Law and Legal Issues

  • Maryland was the first border state to grant freedom to its black population in 1864. The state also passed a stringent Black Code limiting travel and court testimony of African Americans.
  • Harry Sythe Cummings (1866-1917) graduated in 1889 from the University of Maryland Law School, one of the first two black men to do so. In 1890 he became the first African American elected to the Baltimore City Council.
  • Thurgood Marshall (1908-1993), the first African American appointed to the U.S. Supreme Court, was born in Maryland and graduated from Baltimore’s Frederick Douglass High School.
  • Gloria St. Clair Hayes Richardson (1922-) organized civil rights demonstrations and demanded immediate integration in Cambridge, Maryland, in 1963.

News

  • Samuel Eli Cornish (1795-1858), who founded the first African American newspaper in the United States, served as a missionary to slaves on the Eastern Shore in 1819.
  • John Henry Murphy, Sr. (1840-1922), who was born a slave in Baltimore and served in the Union Army, founded the Baltimore Afro-American newspaper in 1892.

Religion

  • Mary Elizabeth Lange (c. 1784-1882) established the first order of black Catholics in the United States, the Oblate Sisters or Sisters of Providence, in Baltimore in 1829.
  • James W.C. Pennington (1809-1870), a pastor in the African Congregation Church in Hartford, Connecticut, and the author of The Fugitive Blacksmith (1849) and other works, was born a slave on the Eastern Shore of Maryland.
  • Charles Randolph Uncles (1859-1933), born in Baltimore, became America’s first black Catholic priest when he was ordained in December 1891.
  • Father Divine (c. 1880-1965), a charismatic religious leader, was born George Baker in Rockville, Maryland, and moved to Baltimore at 20.
  • Pauli Murray (1910-1985), a lawyer, poet, and minister who was the first African American woman ordained an Episcopal priest in 1977, was born in Baltimore.

Science, Technology, and Military

  • Benjamin Banneker (1731-1806) built what is possibly the first wooden striking clock made in Maryland.
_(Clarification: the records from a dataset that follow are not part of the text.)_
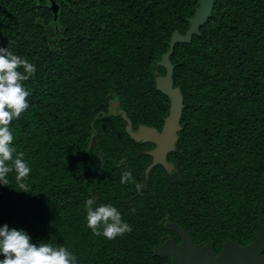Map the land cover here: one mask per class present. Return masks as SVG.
Masks as SVG:
<instances>
[{"label": "trees", "instance_id": "obj_1", "mask_svg": "<svg viewBox=\"0 0 264 264\" xmlns=\"http://www.w3.org/2000/svg\"><path fill=\"white\" fill-rule=\"evenodd\" d=\"M56 1L57 23L48 0H0V47L36 66L23 82L30 107L10 125L31 172L0 184V226L62 244L79 264H173L155 254L166 240L181 241L169 221L216 254L227 241L251 244L264 225V0H216L200 34L176 44L170 60L184 111L168 156L175 171L156 166L147 180L153 145L131 139L111 104L134 129H162L170 101L156 90L166 73L157 63L173 33L186 34L198 2ZM122 156L140 192L120 183ZM89 197L94 207L116 206L132 231L95 235Z\"/></svg>", "mask_w": 264, "mask_h": 264}, {"label": "clouds", "instance_id": "obj_2", "mask_svg": "<svg viewBox=\"0 0 264 264\" xmlns=\"http://www.w3.org/2000/svg\"><path fill=\"white\" fill-rule=\"evenodd\" d=\"M35 72L36 66L28 59L15 54L9 47H0V184H8L9 173L14 172L20 182L31 172L30 165L23 159L24 153L18 152L13 144L10 125L30 107L27 99L30 90L23 82ZM119 163L125 166L120 183L132 184L140 192L143 185L127 167V157L122 156ZM19 186L25 187L23 183ZM95 204L94 197L84 201L87 226L95 235L111 240L132 231L131 224L112 203H100L94 207ZM0 255L4 257L0 264H79L76 254L62 244L33 243L26 230L8 224L0 226Z\"/></svg>", "mask_w": 264, "mask_h": 264}, {"label": "water", "instance_id": "obj_3", "mask_svg": "<svg viewBox=\"0 0 264 264\" xmlns=\"http://www.w3.org/2000/svg\"><path fill=\"white\" fill-rule=\"evenodd\" d=\"M53 11V21L58 22L60 16V5L56 0H48ZM198 7L193 17L188 19L189 29L182 35L175 31L169 43L170 47L161 60L157 63L159 67L166 70L164 75L155 79L156 90L165 95L170 101L169 114L164 119L161 130L139 125L133 128L132 121L126 112L119 107V102L111 104L109 115L121 116L126 122L127 134L137 143L152 144L153 147L146 151L152 161L145 169V179L149 178L151 171L156 166H162L171 174L175 171V164L168 160L170 153L176 150L179 133L182 130L181 119L184 111V95L180 87L174 86V66L170 57L178 43H191L194 35L200 34V29L211 18L216 0H196ZM166 227L176 233L180 243L173 239L166 240L155 251L156 255L170 257L173 264H264V225L256 234V239L249 245L241 246L240 239L227 241L219 254L214 252L212 244L197 246L190 233L177 222H167Z\"/></svg>", "mask_w": 264, "mask_h": 264}]
</instances>
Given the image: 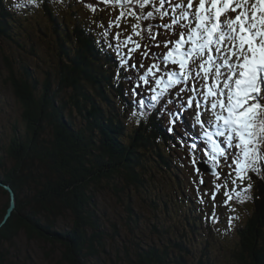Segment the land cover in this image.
Segmentation results:
<instances>
[{
  "label": "trees",
  "instance_id": "1",
  "mask_svg": "<svg viewBox=\"0 0 264 264\" xmlns=\"http://www.w3.org/2000/svg\"><path fill=\"white\" fill-rule=\"evenodd\" d=\"M81 1L0 0V39L12 49L0 66V95L10 89L17 114L0 108V130L9 125L0 136V180L17 200L0 226V264H37L23 237L58 245L63 264H264V170L248 174L249 204L227 223L218 207L224 195L198 180L204 175L194 178L195 165L179 154L202 159L205 145L165 122L172 93L150 101L136 66L103 32L105 13L84 12L111 2ZM135 2L127 7L141 14L140 36L155 49L169 14L158 0L159 11ZM24 30L43 34L47 67L29 62L39 54L21 41ZM227 174L221 169L226 187ZM0 192L1 222L9 194ZM58 219L71 224L62 229Z\"/></svg>",
  "mask_w": 264,
  "mask_h": 264
},
{
  "label": "snow or ice",
  "instance_id": "2",
  "mask_svg": "<svg viewBox=\"0 0 264 264\" xmlns=\"http://www.w3.org/2000/svg\"><path fill=\"white\" fill-rule=\"evenodd\" d=\"M115 2L123 6L124 3H132V0H115ZM149 2L150 0H142L139 2V7L143 8ZM164 2L165 0H161V6ZM193 7V0H188L187 9ZM229 13H235V15L230 16ZM132 14L135 15V13ZM120 15L123 16L124 13ZM193 15L195 27L188 31V38L185 39L184 34H181L180 39L175 42V47L163 56L165 67L169 62L179 67V72H166L169 83L165 91L182 81L186 83L191 79L190 65L197 59L202 61L196 75L198 77L200 71L205 73L203 101L211 105L214 122L219 129H222L217 132L218 136L224 138L221 143L233 148L232 155H235V150L239 149L243 157L236 160V178L242 180L244 179L242 172L248 168L259 170L256 164L264 160V155L260 154L259 148V145L264 143V104L261 103L264 99V0H208V2L199 0V6L195 7ZM152 16L153 13L149 12L143 19L148 20ZM188 18L189 12L182 11L179 17L172 18V24H178L180 20H188ZM119 19L118 16L117 27H119ZM136 27L133 25L134 29ZM151 27L149 25V28ZM164 27L170 28L171 25L165 24ZM150 37L155 40V36H151V33ZM117 39H119V33H117ZM128 41L131 42V37ZM135 47L139 48L140 45L136 44ZM154 55L157 54L154 53ZM205 56H207L206 60L203 59ZM153 68L160 70L159 65L153 64L148 69L149 74H153ZM208 73L213 75L209 76ZM141 79L144 80L145 77L141 76ZM210 79L211 84L208 83ZM145 82L147 83L146 80ZM156 83L160 84L161 81L158 79ZM191 91L197 92L195 84ZM151 99L156 102L160 97L153 95ZM195 100V95L190 97L187 107H193ZM143 102L141 99L140 103L143 104ZM200 106L199 102L195 103L196 109ZM184 107L182 104L181 108ZM208 122L213 123V121ZM205 134L208 135L209 140L212 139L210 134ZM212 143L214 154L211 159L215 165L218 163V156L227 157L229 153L225 148L216 145L215 141ZM213 175L219 178L215 172ZM216 187L220 186L216 185ZM225 196L228 200L232 198L228 192H225ZM213 199H215V193H213Z\"/></svg>",
  "mask_w": 264,
  "mask_h": 264
},
{
  "label": "rangeland",
  "instance_id": "3",
  "mask_svg": "<svg viewBox=\"0 0 264 264\" xmlns=\"http://www.w3.org/2000/svg\"><path fill=\"white\" fill-rule=\"evenodd\" d=\"M187 2L188 0H183V9L187 10L189 12V18L188 20H184V22H182L183 26H182V31L181 29H178L177 32H174L172 34H167L164 38H161V40H158V48L157 53L163 57L164 55H166L171 49H173L175 47V42L177 40L180 39L181 34H184L185 39H187V33L188 31L195 27V18H194V12H195V7L199 6V0H193L194 2V7L192 9H187ZM208 2V0L206 1ZM114 3L115 0H114ZM125 4V3H124ZM91 6V7H90ZM95 9L94 11L92 9ZM146 8H150V6H146ZM84 12L85 13H105V20H104V24L108 25V30L111 28V30H109L111 32V34L114 37V41L116 43V45H118L120 48L121 44H124L128 49H137V51H139V49H141L142 55H145L146 53V47H147V41H141V36L140 34L137 35L136 33H140V19H139V15L138 13H136L132 8L121 6L120 4H111L109 8H99L98 6H92V5H88L86 4L84 7ZM124 13L123 16H121L120 14ZM132 13H135V15H133ZM228 15L230 16H234L235 13H229ZM120 17L118 23H119V27L116 26L117 23V17ZM133 25H136L137 27L134 29ZM113 29H115V31H113ZM25 31L20 33V39L21 41H25L26 43H30L32 42L34 44V46L36 47V50L38 51L39 54V58H34L33 56H30L28 58L29 62L31 64L35 63V62H39V65L41 66L40 68L43 67H47V50H46V45L47 43L45 41L42 40V36L43 34L33 31L31 30V35L26 37L25 36ZM108 31V32H109ZM117 33H119V39H117ZM162 35V34H161ZM163 36V35H162ZM131 37V42L128 41V38ZM139 44L140 47L136 48L135 45ZM164 44V45H163ZM167 45V46H165ZM185 47H188V45H185ZM9 46L7 44V42L3 41L0 39V66H2L3 64V56L4 54L9 50L8 49ZM10 53H12V49L10 48V50L8 51ZM124 55H126L125 53H123ZM146 57V56H145ZM204 60L207 59V56H205L203 58ZM149 61L148 58H145L143 63L141 64V70L142 73H145L146 71L148 72L149 69V63L147 62ZM202 61L200 59H197L195 64H191V68H192V78L189 79L186 83L185 82H181L179 83V88L180 91H178V93H176V103L181 106L182 104L185 106L184 108H188V112H187V116H186V121L188 122L187 124L191 127L192 130H196V128H201V127H205L210 126L208 121H213L214 122V116L212 114L211 111V105L210 104H205L203 101V85L205 84L204 81V75L205 73L203 71H200L199 76L197 77L196 73L199 70V65ZM4 66V65H3ZM146 66V67H145ZM207 67V65H206ZM2 71H6L5 68H2ZM168 71H176L179 72V67L178 65H173L170 62L167 64V66L164 68L163 72L160 73H156V75L154 74V70L152 69V73L150 74V76H153V83L155 82L154 86L152 84V82L149 84L148 86V90L147 93L149 95V97H152L154 94H160V92L163 91V89L166 86V82L168 83V76L166 75V72ZM209 76H212L213 73H208ZM160 80L161 83L157 84L156 81ZM209 84L212 83L211 79L208 81ZM195 84L197 92L193 93L191 91V89L193 88V85ZM222 86V85H221ZM156 90V92H153ZM181 89H184V91H181ZM3 91L6 94L0 95V102L3 101L1 104L2 106H0V108L2 107V109L4 110H8V113L11 115L10 118H14L15 116H17L16 114V103L13 99L10 100V94H8L10 92V89L8 90V88H4L3 87ZM193 95L196 96V100L193 103V107L189 108L187 107V101L190 97H192ZM264 99L261 100V102H263ZM199 102L200 103V108L196 109L195 108V103ZM183 108V109H184ZM179 110V109H178ZM183 111V110H182ZM217 111H219V109H217ZM197 117H199V121H197ZM5 116L0 114V120L4 119ZM208 123V124H207ZM8 129L7 131L5 130H0V136H5L8 133L9 130V125L6 126ZM191 135H194L191 133ZM212 140V139H211ZM214 147V146H213ZM231 164V163H229ZM202 174V173H201ZM206 174V173H205ZM188 175V174H187ZM241 175L244 176L245 180H238L236 178V176H230L228 178V180L230 181L228 186L226 187V185L223 183L225 180L221 178V176H219V178L217 179L216 175H204V177H200L198 178V180L204 179V181H206V185L207 186V180L208 183L213 187V191H215L217 194L221 193L223 194V198L219 200V205L218 206L221 209L222 214L224 215L227 223H231L233 221L234 218H236V214L240 213L244 210V206L245 204H249L248 200H247V196L245 198V200H243L244 198V194L243 193H247L250 194L251 193V187L250 184L247 183V179H248V174L247 173H241ZM189 176V175H188ZM194 178H196L194 176ZM216 185H219L220 187L217 188ZM204 185H201V188L205 187ZM236 189L235 193L234 190ZM221 191V192H220ZM225 192H228L229 195L232 197L230 200H228V197L225 196ZM232 192V194H231ZM237 193L239 195H237ZM102 197H104L103 195H101ZM105 196L107 197V199H111L110 197H112L111 195H109V192H105ZM110 196V197H109ZM236 197L238 199H236ZM105 199V198H103ZM215 199L217 200V196H215ZM6 197L4 194H2L0 192V205H2V202H5ZM228 200V203L225 204V201ZM115 205V204H114ZM117 205V204H116ZM115 205V206H116ZM118 207H114L116 208V210L118 209L119 211H121V206L117 205ZM113 208V209H114ZM123 210V209H122ZM141 214H144V212L142 210H140ZM71 224L70 221L68 220H61L59 221V219L56 221V226L60 227V228H65V227H69ZM20 246L22 247V249H24L26 252L30 253L31 256L36 260L37 264H63V263H57L59 261V256H60V249L59 246L47 241H43V240H27L25 237L22 238V241L20 242ZM215 253H218V250L215 249ZM222 253H224L222 251ZM47 257L49 259H47ZM61 261V259H60Z\"/></svg>",
  "mask_w": 264,
  "mask_h": 264
},
{
  "label": "water",
  "instance_id": "4",
  "mask_svg": "<svg viewBox=\"0 0 264 264\" xmlns=\"http://www.w3.org/2000/svg\"><path fill=\"white\" fill-rule=\"evenodd\" d=\"M200 168H202L204 171H210V172H214L213 170L209 169V168H206L205 166L203 165H199ZM0 185L7 190L8 194H9V204H8V207L6 209V212L4 214V217L2 219V221L0 222V226L3 225L7 220L8 218L12 215L13 211L15 210L16 208V194L14 192V190L12 189V187L9 185V184H6V183H2L0 182Z\"/></svg>",
  "mask_w": 264,
  "mask_h": 264
},
{
  "label": "bare ground",
  "instance_id": "5",
  "mask_svg": "<svg viewBox=\"0 0 264 264\" xmlns=\"http://www.w3.org/2000/svg\"><path fill=\"white\" fill-rule=\"evenodd\" d=\"M193 133H195V132H193ZM204 141V140H203ZM17 202V201H16Z\"/></svg>",
  "mask_w": 264,
  "mask_h": 264
}]
</instances>
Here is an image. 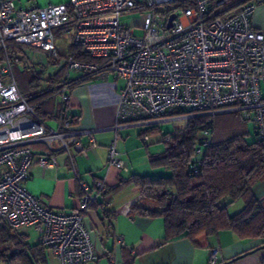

From 1792 until 1802 he published Banneker’s Almanac.
  • Benjamin Banneker (1731-1806) assisted Major Andrew Ellicott, a friend and neighbor, in the survey of Washington, DC.
  • Dorsey Decatur (1840-1914) and Christian A. Fleetwood (1840-1914) were among the earliest African American recipients of the Medal of Honor for actions during the Civil War (1861-1865).
  • Matthew Henson (1866-1955), born in Charles County, Md., was the co-discoverer of the North Pole on April 6, 1909, and the first known black man to reach the North Pole.
  • Astronaut Robert L. Curbeam (1962-), who was born in Baltimore and graduated from the Naval Academy, served as a mission specialist on Shuttle Discovery in 1997.

Statistics

  • Maryland had a larger number of free blacks than any state in the Union in 1830; 30% of the free blacks lived in Baltimore.